* Images with keypoint coordinates:

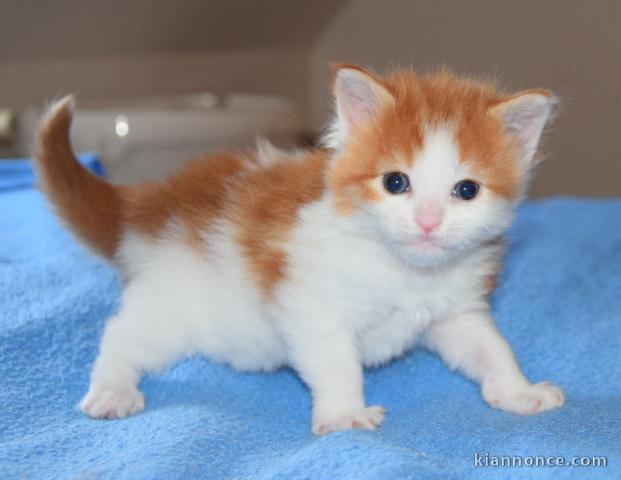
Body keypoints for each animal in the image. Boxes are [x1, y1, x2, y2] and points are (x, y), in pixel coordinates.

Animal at [36, 63, 564, 436]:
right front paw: (346, 414)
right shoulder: (312, 306)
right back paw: (112, 390)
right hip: (170, 303)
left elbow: (490, 347)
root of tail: (153, 200)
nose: (428, 221)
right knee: (121, 336)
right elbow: (336, 362)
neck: (401, 267)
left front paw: (519, 391)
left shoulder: (452, 311)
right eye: (395, 182)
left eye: (466, 190)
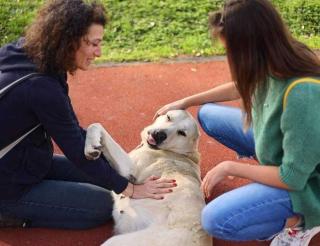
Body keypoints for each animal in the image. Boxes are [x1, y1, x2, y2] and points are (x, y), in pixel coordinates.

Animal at [84, 110, 212, 245]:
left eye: (182, 133)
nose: (159, 134)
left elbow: (96, 125)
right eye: (168, 117)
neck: (180, 153)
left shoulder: (129, 169)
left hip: (117, 241)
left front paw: (90, 147)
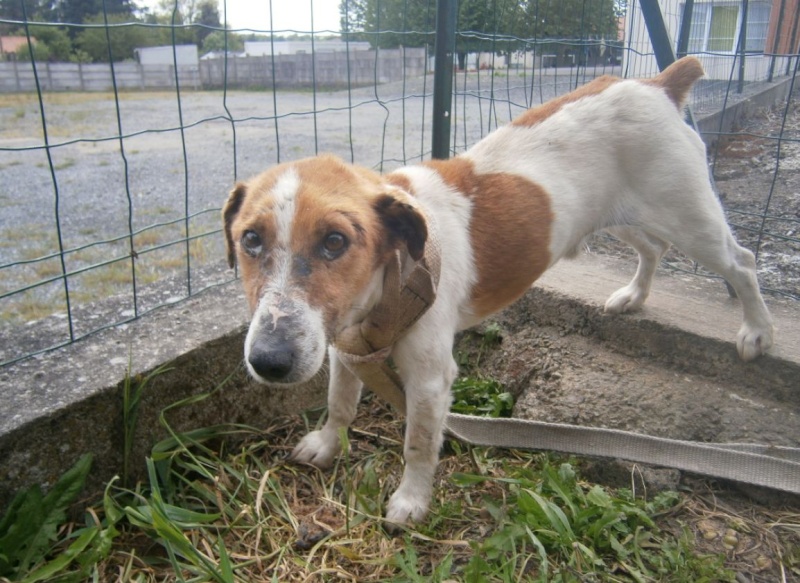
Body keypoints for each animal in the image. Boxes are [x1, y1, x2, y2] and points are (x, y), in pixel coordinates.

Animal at [222, 57, 772, 528]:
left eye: (336, 241)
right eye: (250, 240)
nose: (268, 361)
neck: (386, 281)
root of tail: (656, 83)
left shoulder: (429, 379)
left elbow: (418, 444)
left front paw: (411, 500)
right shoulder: (342, 347)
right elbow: (339, 404)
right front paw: (326, 444)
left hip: (690, 219)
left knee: (743, 263)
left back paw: (757, 332)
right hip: (621, 217)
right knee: (653, 248)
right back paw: (633, 295)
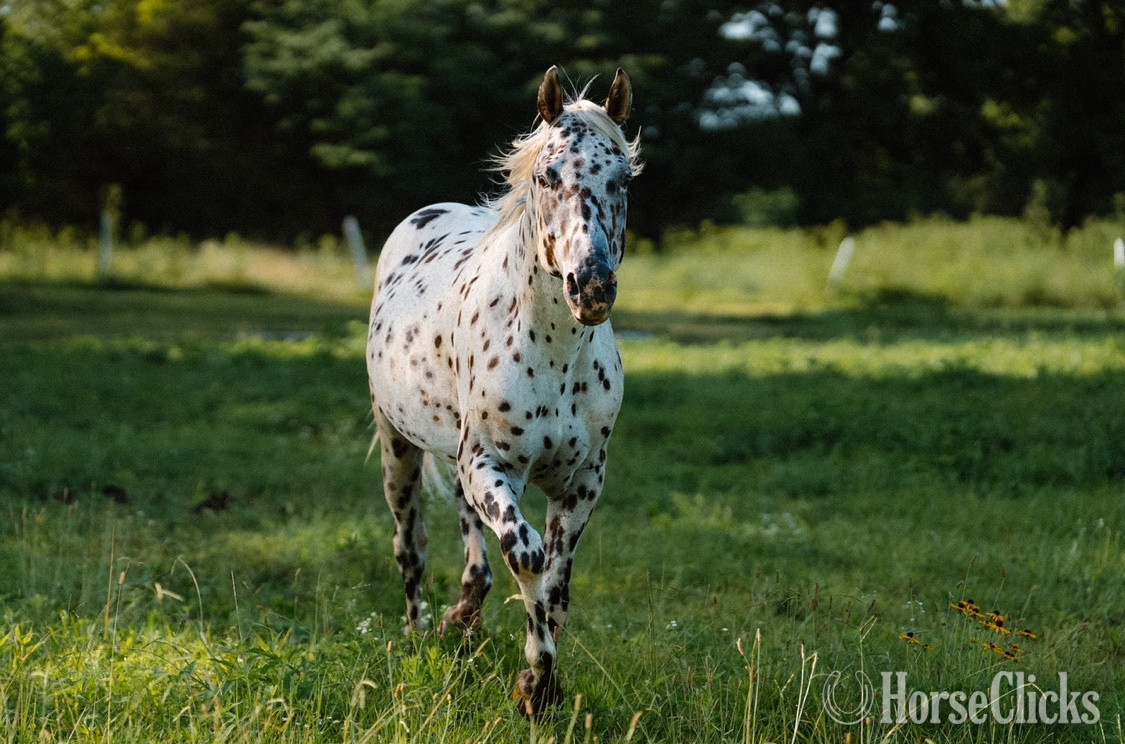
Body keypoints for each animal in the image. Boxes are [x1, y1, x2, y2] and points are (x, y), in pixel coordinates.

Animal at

* What to work on:
Every record above should reappear exactly, with the pictures gone.

* Response below:
Body keypoints for each animal in the image. Boxes are [x1, y1, x2, y2] and points are (x, y), in pixel coordinates.

Animal at [36, 63, 564, 436]:
right front paw: (346, 414)
right shoulder: (312, 306)
right back paw: (112, 390)
right hip: (170, 303)
left elbow: (490, 347)
root of tail: (153, 200)
nose: (428, 221)
right knee: (121, 336)
right elbow: (336, 362)
neck: (401, 267)
left front paw: (519, 391)
left shoulder: (452, 311)
right eye: (395, 182)
left eye: (466, 190)
Body keypoints for each animal in the image. Boxes are [x1, y1, x2, y2] and points are (x, y), in pixel coordinates.

Animal at [84, 110, 212, 245]:
left eye: (182, 133)
nose: (159, 134)
left elbow: (96, 125)
right eye: (168, 117)
neck: (180, 153)
left shoulder: (129, 169)
left hip: (117, 241)
left front paw: (90, 147)
Body keypoints for each animal in the image. Boxes are [x1, y1, x2, y2] and points are (x, y), in pixel coordinates.

Animal at [222, 57, 772, 528]:
left eye: (336, 241)
right eye: (250, 240)
nose: (268, 361)
neck: (386, 281)
root of tail: (656, 83)
left shoulder: (429, 379)
left elbow: (418, 444)
left front paw: (411, 500)
right shoulder: (342, 347)
right elbow: (339, 404)
right front paw: (326, 444)
left hip: (690, 219)
left knee: (743, 263)
left back paw: (757, 332)
right hip: (621, 217)
right knee: (653, 248)
right back paw: (633, 295)
Body keypoints for each animal in the image. Boxes are [x1, y1, x2, y2] and points are (x, y), in pixel coordinates.

Animal at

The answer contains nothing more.